I feel like usually with these things you want to run most of the generations headless, as fast as possible, and only show a few exemplars from each generation so the user can see how the evolution is progressing.
> For better results, increase the population size to 500-1000 and wait for 50-100 generations
Do you have example output from that? I'd expect my computer to take months of running 24/7 to get there.
You may also press the "Restore Evolution" button and then press "Use demo checkpoint" to use some pre-trained data.
The 3D world could be a cute way for users to change the parking scenario and then let the algorithm run in background and show the winners every 1000 cycles.
I would guess that mapping ”nothing here” to a value that is higher than the others would give better results. The software wouldn’t have to learn that weird inversion where the safest value is very close to the least safe ones.
The mental model is like this: if sensor says 4 - it means the obstacle is 4 meters away. If obstacle is far away, then sensor may say… hm… 5 meters? 10 meters? Infinity meters? So I went with something a bit higher than max sensor distance limit of 4 meters. And, for linear equation this didn’t work for me. Cars were straggling to learn.

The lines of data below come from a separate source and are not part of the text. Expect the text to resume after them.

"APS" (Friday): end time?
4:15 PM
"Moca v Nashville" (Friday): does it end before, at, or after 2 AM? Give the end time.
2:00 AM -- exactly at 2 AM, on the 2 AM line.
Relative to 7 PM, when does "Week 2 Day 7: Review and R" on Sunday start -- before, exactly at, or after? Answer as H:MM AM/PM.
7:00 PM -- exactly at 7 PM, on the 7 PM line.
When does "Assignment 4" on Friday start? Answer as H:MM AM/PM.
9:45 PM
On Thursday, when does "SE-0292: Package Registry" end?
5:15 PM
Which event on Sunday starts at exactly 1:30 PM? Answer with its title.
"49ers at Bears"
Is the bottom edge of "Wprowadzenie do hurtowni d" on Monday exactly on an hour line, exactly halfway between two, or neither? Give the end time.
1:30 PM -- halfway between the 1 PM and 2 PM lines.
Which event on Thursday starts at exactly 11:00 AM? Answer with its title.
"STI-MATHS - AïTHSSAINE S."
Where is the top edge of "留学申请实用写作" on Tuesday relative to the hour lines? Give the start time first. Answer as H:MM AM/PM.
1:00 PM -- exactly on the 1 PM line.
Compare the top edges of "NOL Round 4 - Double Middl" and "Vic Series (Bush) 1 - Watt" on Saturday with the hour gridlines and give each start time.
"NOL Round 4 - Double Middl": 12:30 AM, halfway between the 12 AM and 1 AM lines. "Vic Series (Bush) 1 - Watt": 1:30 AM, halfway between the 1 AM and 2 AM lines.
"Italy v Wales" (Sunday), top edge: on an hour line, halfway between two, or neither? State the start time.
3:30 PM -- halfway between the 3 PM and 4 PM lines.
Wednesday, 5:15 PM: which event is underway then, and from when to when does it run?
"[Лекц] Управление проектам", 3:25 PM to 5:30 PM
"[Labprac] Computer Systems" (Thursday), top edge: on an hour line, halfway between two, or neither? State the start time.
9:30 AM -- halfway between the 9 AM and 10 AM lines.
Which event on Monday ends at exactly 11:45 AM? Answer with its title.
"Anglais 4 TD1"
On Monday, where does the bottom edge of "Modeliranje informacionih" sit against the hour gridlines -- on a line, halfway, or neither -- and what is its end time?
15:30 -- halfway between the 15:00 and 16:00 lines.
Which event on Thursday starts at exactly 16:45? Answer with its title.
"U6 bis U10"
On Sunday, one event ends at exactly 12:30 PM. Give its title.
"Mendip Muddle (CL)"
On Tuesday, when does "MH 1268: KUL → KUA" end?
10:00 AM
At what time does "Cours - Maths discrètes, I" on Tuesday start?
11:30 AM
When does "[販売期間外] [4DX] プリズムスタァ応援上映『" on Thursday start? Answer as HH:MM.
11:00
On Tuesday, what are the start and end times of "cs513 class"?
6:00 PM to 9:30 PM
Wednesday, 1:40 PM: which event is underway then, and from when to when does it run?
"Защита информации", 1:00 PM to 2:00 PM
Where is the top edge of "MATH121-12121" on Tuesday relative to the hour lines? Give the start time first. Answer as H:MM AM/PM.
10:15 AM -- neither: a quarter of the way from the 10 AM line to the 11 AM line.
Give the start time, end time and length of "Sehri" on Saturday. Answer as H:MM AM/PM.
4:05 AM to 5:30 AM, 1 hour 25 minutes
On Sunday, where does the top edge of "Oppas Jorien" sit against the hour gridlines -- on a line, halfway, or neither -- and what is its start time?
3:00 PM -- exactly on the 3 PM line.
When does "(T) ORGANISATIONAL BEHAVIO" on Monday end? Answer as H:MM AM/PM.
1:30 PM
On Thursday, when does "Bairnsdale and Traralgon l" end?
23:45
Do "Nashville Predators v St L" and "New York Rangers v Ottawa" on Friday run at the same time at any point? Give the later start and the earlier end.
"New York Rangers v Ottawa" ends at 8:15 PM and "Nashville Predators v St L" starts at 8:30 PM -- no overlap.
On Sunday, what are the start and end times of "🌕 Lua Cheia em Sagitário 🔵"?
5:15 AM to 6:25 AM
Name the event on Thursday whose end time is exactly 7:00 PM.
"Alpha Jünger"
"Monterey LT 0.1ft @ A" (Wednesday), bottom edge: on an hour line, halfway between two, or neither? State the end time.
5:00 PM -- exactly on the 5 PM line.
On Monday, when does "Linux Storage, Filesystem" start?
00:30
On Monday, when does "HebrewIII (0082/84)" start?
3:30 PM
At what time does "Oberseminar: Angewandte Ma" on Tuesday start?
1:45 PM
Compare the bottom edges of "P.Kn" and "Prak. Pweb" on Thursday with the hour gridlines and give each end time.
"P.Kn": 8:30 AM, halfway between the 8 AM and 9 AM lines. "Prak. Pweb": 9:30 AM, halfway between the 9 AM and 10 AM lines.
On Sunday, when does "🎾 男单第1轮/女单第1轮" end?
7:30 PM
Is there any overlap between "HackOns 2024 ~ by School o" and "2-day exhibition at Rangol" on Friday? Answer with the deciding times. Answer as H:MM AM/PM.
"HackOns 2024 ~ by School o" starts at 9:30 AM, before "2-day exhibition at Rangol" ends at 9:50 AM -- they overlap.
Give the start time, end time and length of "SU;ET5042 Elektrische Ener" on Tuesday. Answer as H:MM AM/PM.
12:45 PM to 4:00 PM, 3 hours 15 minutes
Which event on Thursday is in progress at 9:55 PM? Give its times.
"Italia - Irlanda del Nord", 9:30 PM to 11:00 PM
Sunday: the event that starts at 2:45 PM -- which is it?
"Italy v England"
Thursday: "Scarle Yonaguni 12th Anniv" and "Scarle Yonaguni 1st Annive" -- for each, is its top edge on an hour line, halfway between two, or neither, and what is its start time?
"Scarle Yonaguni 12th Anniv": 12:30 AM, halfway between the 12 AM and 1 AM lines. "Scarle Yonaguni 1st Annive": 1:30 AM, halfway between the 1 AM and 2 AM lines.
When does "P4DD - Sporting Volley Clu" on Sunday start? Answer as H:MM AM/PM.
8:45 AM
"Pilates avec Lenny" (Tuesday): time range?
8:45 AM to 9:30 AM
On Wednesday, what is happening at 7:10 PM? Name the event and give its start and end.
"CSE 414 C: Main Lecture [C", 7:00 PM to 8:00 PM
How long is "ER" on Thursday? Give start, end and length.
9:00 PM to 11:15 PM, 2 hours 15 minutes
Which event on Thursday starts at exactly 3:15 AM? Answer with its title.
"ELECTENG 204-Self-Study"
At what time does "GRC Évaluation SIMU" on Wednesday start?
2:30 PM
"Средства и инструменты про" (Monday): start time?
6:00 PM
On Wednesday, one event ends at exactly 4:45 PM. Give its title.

So I’ve switched to another mental model: if sensors says 0 - it means we just turn the sensor of, the sensor is not important. Let’s say you want to learn how to drive forward if the obstacle is behind you. Then you don’t care about the side sensors, you may just cancel them with zero variables. And with this setup, the cars started to learn much faster.
I think the correct approach depends on the brain “model”. For linear equation, canceling the sensor with the zero value of the sensor.
But if you would manage to train the cars well with the different approach - it would be really interesting to try
That also makes sense if you interpret “sensor says 3” not as “obstacle is 3 meters away”, but as “there’s 3 meters of room”.
But then, I didn’t try to see what works better. I find the result surprising, though.
nn_input = 2/(1+exp(-distance))-1
This also captures the fact that differences in small distances are more meaningful.
However, there is an issue right now (https://github.com/trekhleb/self-parking-car-evolution/issue...), that the cars are not “punished” for hitting another cars (they are allowed to create the road accidents). That’s why if both cars have hit another cars they may continue driving and approaching the parking lot (only approaching matters so far). That’s not good, agree. But the app is in proof-of-concept stage, so it has the issues like this.
The reason why I chose GA is because I wanted to play around with this algorithm at the first place. And only after that I’ve tried to come up with some artificial problem I could try to solve with it :)
Auto manufacturers should just implement that behavior!